| Available records |
————————

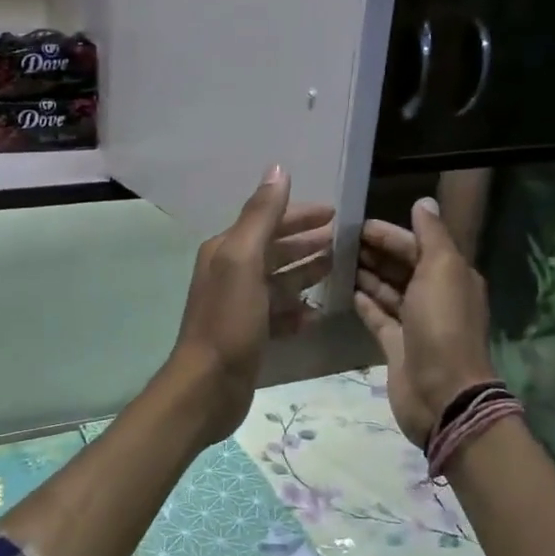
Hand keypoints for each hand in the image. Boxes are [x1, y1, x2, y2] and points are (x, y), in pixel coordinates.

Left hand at [167, 166, 334, 443]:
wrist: (209, 385)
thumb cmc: (229, 320)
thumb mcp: (243, 261)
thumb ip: (261, 216)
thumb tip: (277, 170)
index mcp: (226, 250)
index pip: (267, 221)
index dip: (300, 215)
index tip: (336, 212)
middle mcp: (230, 273)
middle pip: (275, 250)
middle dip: (307, 243)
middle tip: (345, 241)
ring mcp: (240, 305)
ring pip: (279, 282)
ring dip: (306, 274)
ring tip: (339, 271)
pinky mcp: (249, 334)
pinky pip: (279, 315)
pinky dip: (298, 311)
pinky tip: (317, 314)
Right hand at [353, 197, 495, 446]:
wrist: (442, 393)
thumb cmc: (442, 325)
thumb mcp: (442, 270)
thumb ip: (431, 235)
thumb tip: (423, 202)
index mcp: (451, 275)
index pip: (417, 244)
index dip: (389, 233)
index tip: (355, 224)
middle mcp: (435, 295)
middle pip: (401, 265)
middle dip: (374, 251)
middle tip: (337, 240)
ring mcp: (414, 322)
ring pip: (387, 289)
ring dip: (366, 274)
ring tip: (334, 260)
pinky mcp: (395, 344)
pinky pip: (377, 315)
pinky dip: (363, 301)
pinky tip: (343, 289)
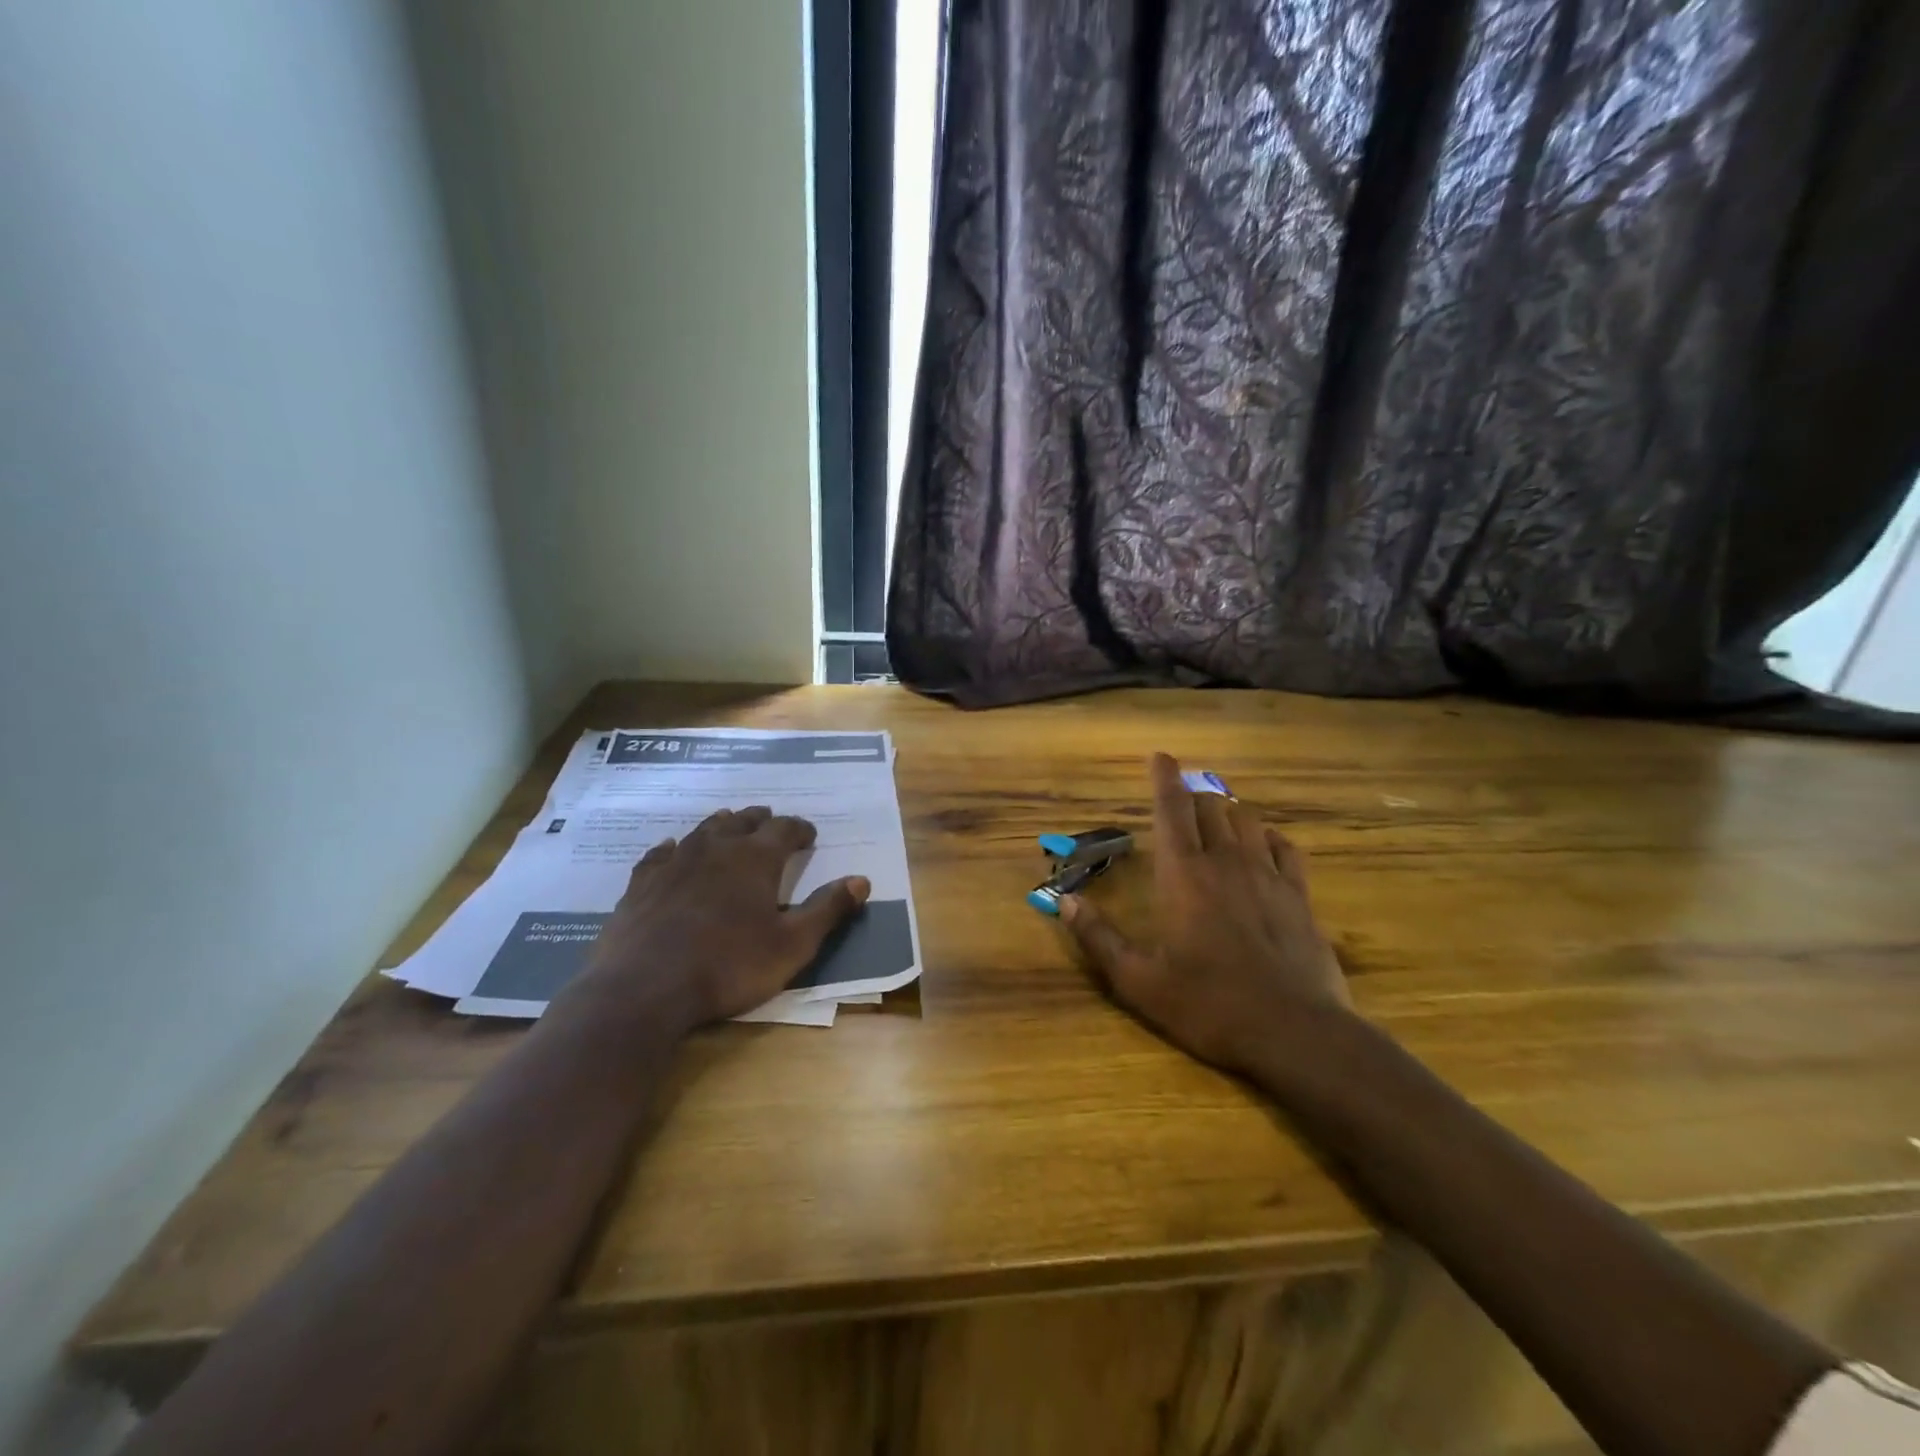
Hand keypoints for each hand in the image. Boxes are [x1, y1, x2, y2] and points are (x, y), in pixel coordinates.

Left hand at [567, 807, 869, 1028]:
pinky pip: (660, 854)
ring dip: (721, 825)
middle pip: (743, 822)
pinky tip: (671, 848)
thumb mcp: (792, 945)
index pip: (784, 829)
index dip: (800, 829)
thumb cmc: (729, 966)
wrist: (645, 988)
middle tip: (770, 820)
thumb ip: (827, 910)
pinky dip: (672, 847)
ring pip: (703, 831)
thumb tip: (861, 880)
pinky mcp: (642, 883)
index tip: (809, 834)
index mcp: (755, 859)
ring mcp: (675, 863)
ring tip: (730, 823)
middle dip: (761, 820)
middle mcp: (716, 849)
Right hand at [1060, 753, 1349, 1072]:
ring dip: (1227, 812)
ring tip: (1215, 818)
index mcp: (1183, 874)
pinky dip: (1267, 837)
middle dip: (1192, 795)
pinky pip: (1284, 847)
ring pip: (1247, 820)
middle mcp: (1225, 862)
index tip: (1159, 756)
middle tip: (1180, 798)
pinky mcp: (1299, 896)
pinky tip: (1262, 845)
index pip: (1171, 809)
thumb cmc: (1208, 1004)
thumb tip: (1064, 902)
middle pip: (1210, 806)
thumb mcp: (1138, 980)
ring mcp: (1267, 876)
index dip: (1163, 778)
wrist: (1294, 1032)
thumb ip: (1098, 938)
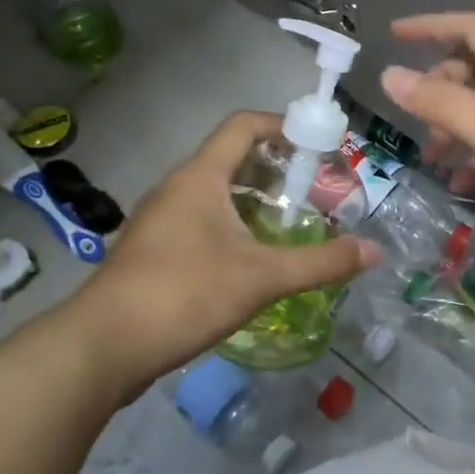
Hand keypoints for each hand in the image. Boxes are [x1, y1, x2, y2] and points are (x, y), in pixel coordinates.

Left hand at [78, 112, 380, 394]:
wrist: (101, 348)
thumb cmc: (183, 293)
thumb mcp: (261, 277)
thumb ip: (320, 262)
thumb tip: (374, 251)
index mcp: (200, 177)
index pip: (243, 125)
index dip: (284, 125)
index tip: (319, 144)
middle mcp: (177, 188)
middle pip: (232, 158)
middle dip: (277, 168)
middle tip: (315, 190)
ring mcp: (160, 220)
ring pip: (216, 193)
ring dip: (255, 200)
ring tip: (291, 224)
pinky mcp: (153, 251)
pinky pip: (201, 221)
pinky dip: (233, 226)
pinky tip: (253, 259)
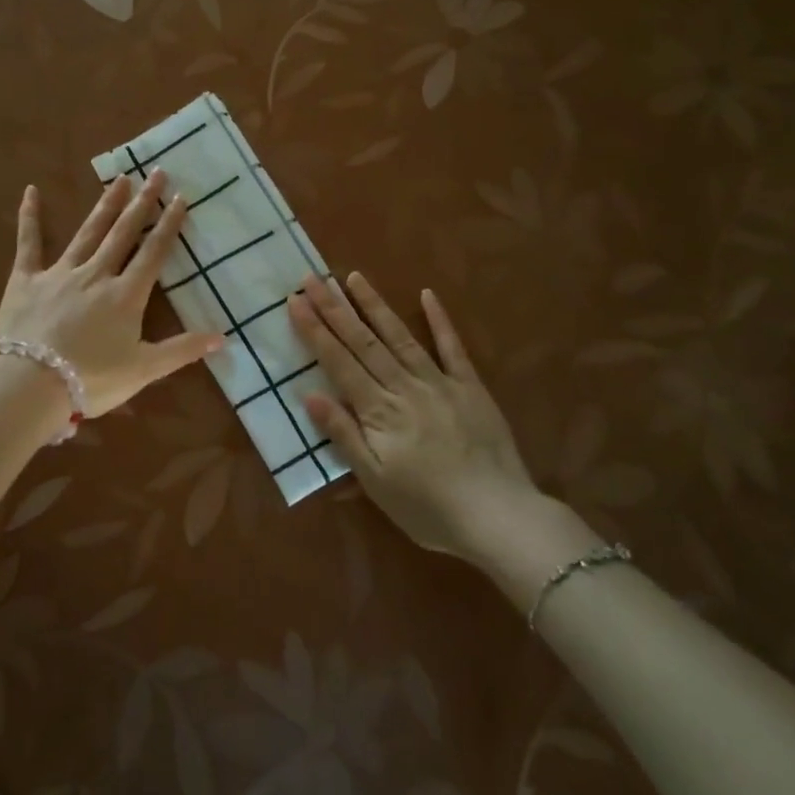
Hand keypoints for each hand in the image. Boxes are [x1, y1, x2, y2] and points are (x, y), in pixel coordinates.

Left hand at [0, 174, 222, 418]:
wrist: (29, 383)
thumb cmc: (90, 379)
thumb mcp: (144, 370)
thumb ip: (182, 350)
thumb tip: (224, 337)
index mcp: (126, 295)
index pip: (153, 253)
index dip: (169, 224)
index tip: (180, 197)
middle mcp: (97, 274)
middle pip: (124, 233)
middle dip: (142, 202)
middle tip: (156, 172)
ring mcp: (60, 273)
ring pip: (88, 232)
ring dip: (105, 204)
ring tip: (119, 178)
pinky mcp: (25, 279)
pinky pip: (29, 243)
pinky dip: (29, 218)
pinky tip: (31, 192)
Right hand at [288, 273, 543, 563]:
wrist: (498, 517)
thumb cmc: (427, 508)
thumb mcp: (375, 481)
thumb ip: (343, 435)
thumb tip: (310, 395)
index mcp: (378, 411)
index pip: (339, 362)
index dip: (315, 331)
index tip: (296, 301)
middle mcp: (404, 386)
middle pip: (363, 342)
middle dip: (335, 309)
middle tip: (313, 279)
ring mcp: (439, 382)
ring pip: (400, 336)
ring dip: (375, 305)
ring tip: (354, 278)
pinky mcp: (470, 387)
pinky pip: (452, 348)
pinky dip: (439, 320)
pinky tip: (426, 295)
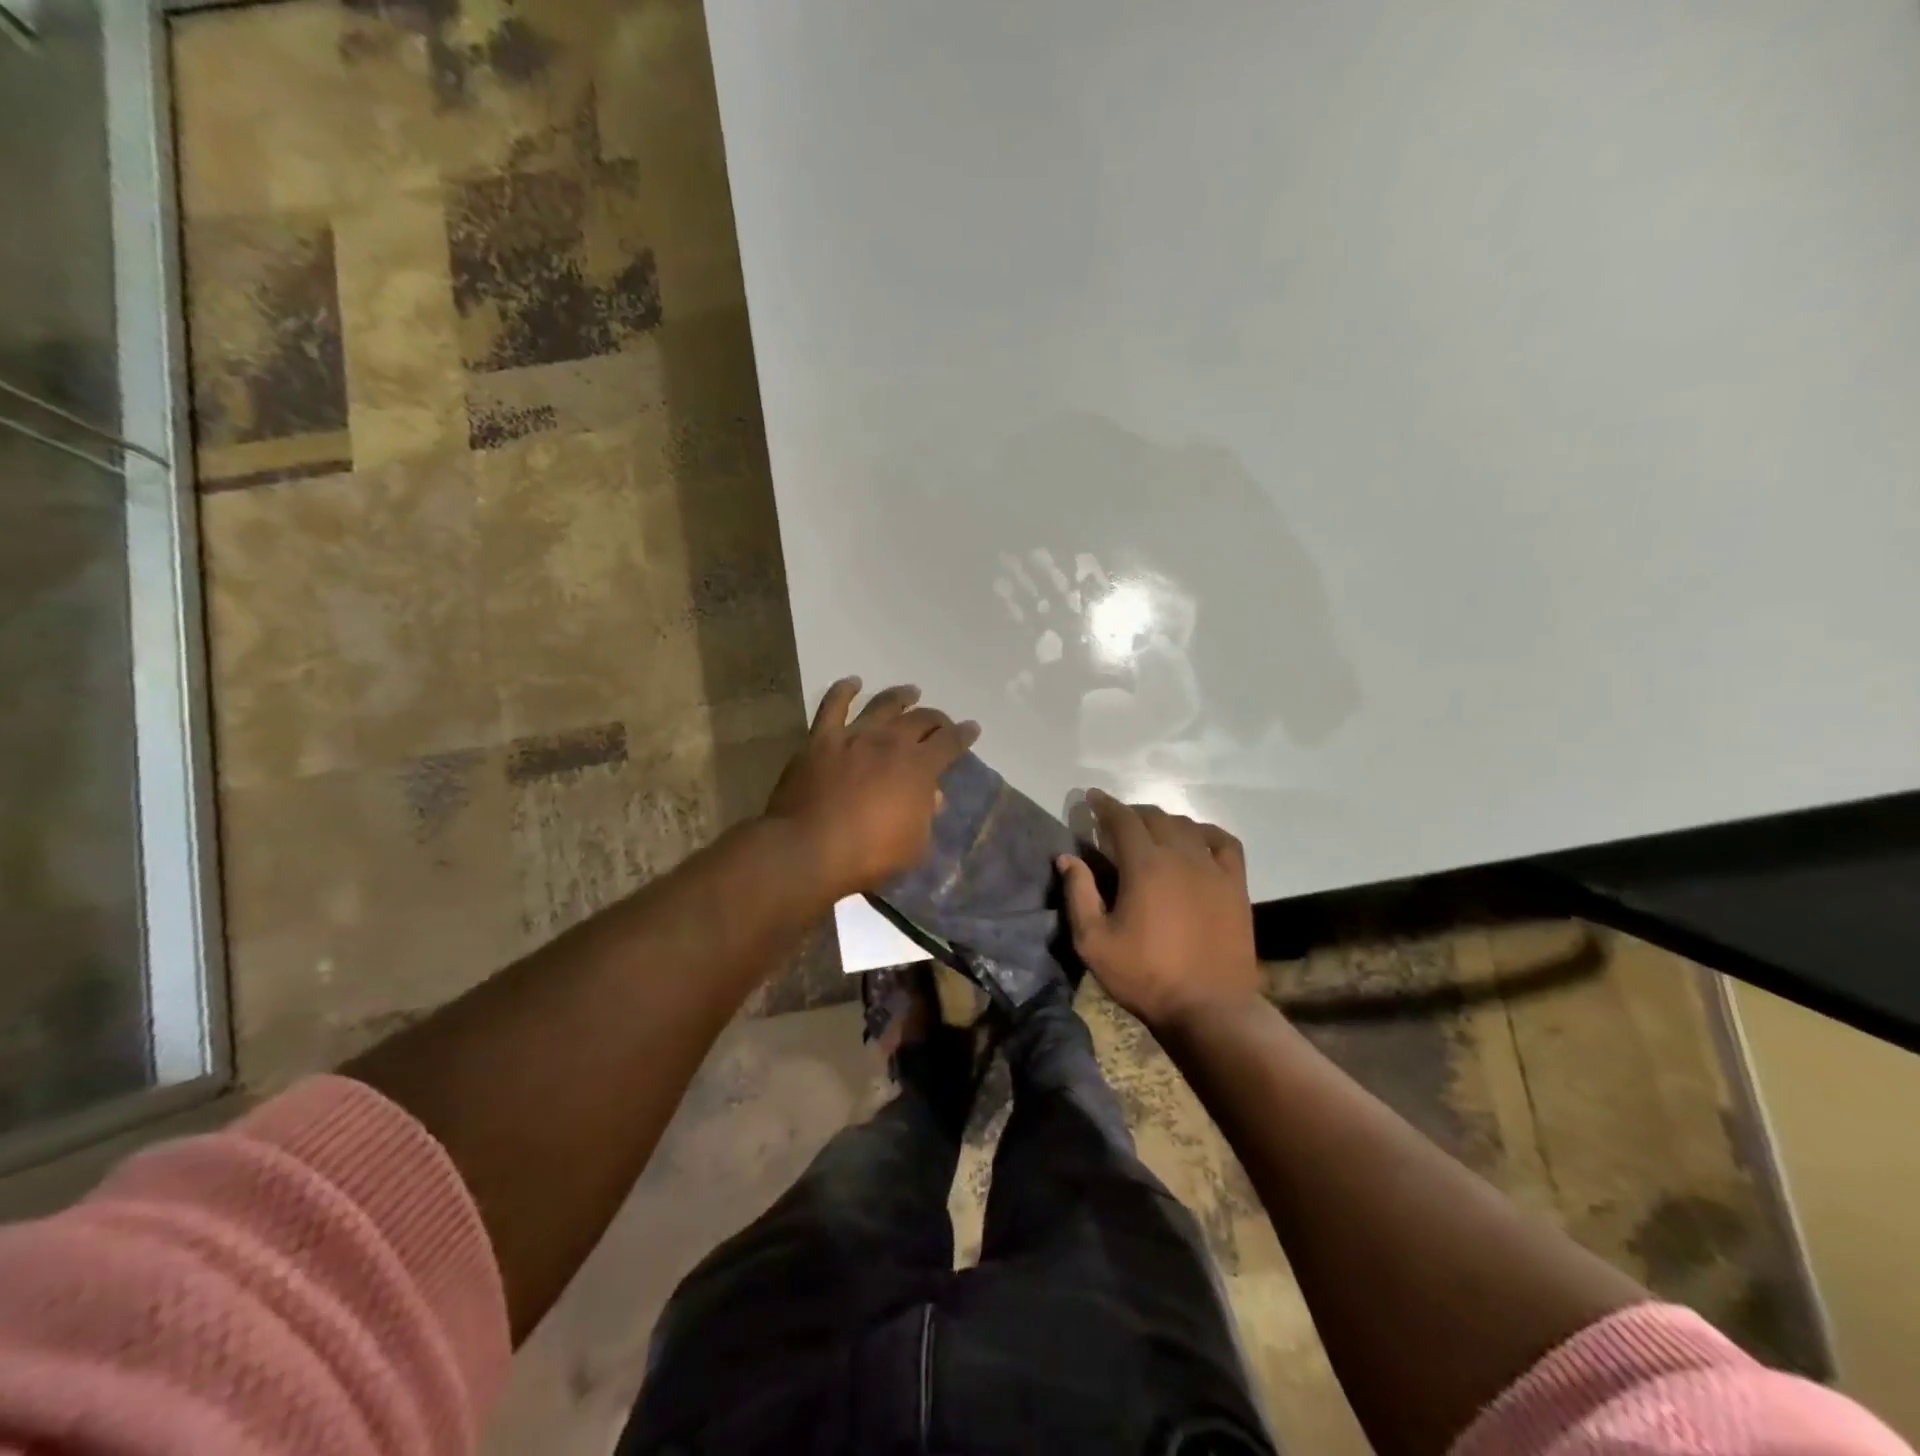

————————

| Your objective |
For the listing above, identify each line bearing "Left".

| Solution to the exercise |
Left hand at [167, 166, 334, 443]:
Left hand at [567, 807, 869, 1028]:
Left hand at [78, 112, 380, 394]:
Left hand at [0, 174, 222, 418]:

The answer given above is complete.